§ RAW DATA:

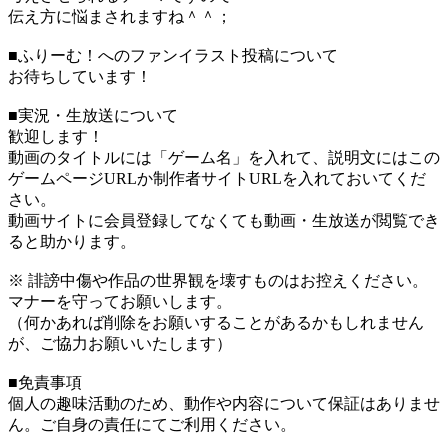
伝え方に悩まされますね＾＾；
■ふりーむ！へのファンイラスト投稿について
お待ちしています！
■実況・生放送について
歓迎します！
動画のタイトルには「ゲーム名」を入れて、説明文にはこの
ゲームページURLか制作者サイトURLを入れておいてくだ
さい。
動画サイトに会員登録してなくても動画・生放送が閲覧でき
ると助かります。
※ 誹謗中傷や作品の世界観を壊すものはお控えください。
マナーを守ってお願いします。
（何かあれば削除をお願いすることがあるかもしれません
が、ご協力お願いいたします）
■免責事項
個人の趣味活動のため、動作や内容について保証はありませ
ん。ご自身の責任にてご利用ください。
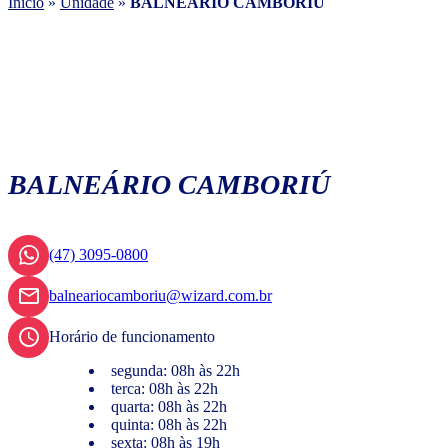
Início
»
Unidade
»
BALNEÁRIO CAMBORIÚ
BALNEÁRIO CAMBORIÚ
(47) 3095-0800
balneariocamboriu@wizard.com.br
Horário de funcionamento
segunda: 08h às 22h
terca: 08h às 22h
quarta: 08h às 22h
quinta: 08h às 22h
sexta: 08h às 19h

§ PROBLEM STATEMENT: Reproduce every line above precisely, character for character, but leave the pictures out of your answer.

§ RESULT OF THE TASK:
伝え方に悩まされますね＾＾；
■ふりーむ！へのファンイラスト投稿について
お待ちしています！
■実況・生放送について
歓迎します！
動画のタイトルには「ゲーム名」を入れて、説明文にはこの
ゲームページURLか制作者サイトURLを入れておいてくだ
さい。
動画サイトに会員登録してなくても動画・生放送が閲覧でき
ると助かります。
※ 誹謗中傷や作品の世界観を壊すものはお控えください。
マナーを守ってお願いします。
（何かあれば削除をお願いすることがあるかもしれません
が、ご協力お願いいたします）
■免責事項
個人の趣味活動のため、動作や内容について保証はありませ
ん。ご自身の責任にてご利用ください。
Início
»
Unidade
»
BALNEÁRIO CAMBORIÚ
BALNEÁRIO CAMBORIÚ
(47) 3095-0800
balneariocamboriu@wizard.com.br
Horário de funcionamento
segunda: 08h às 22h
terca: 08h às 22h
quarta: 08h às 22h
quinta: 08h às 22h
sexta: 08h às 19h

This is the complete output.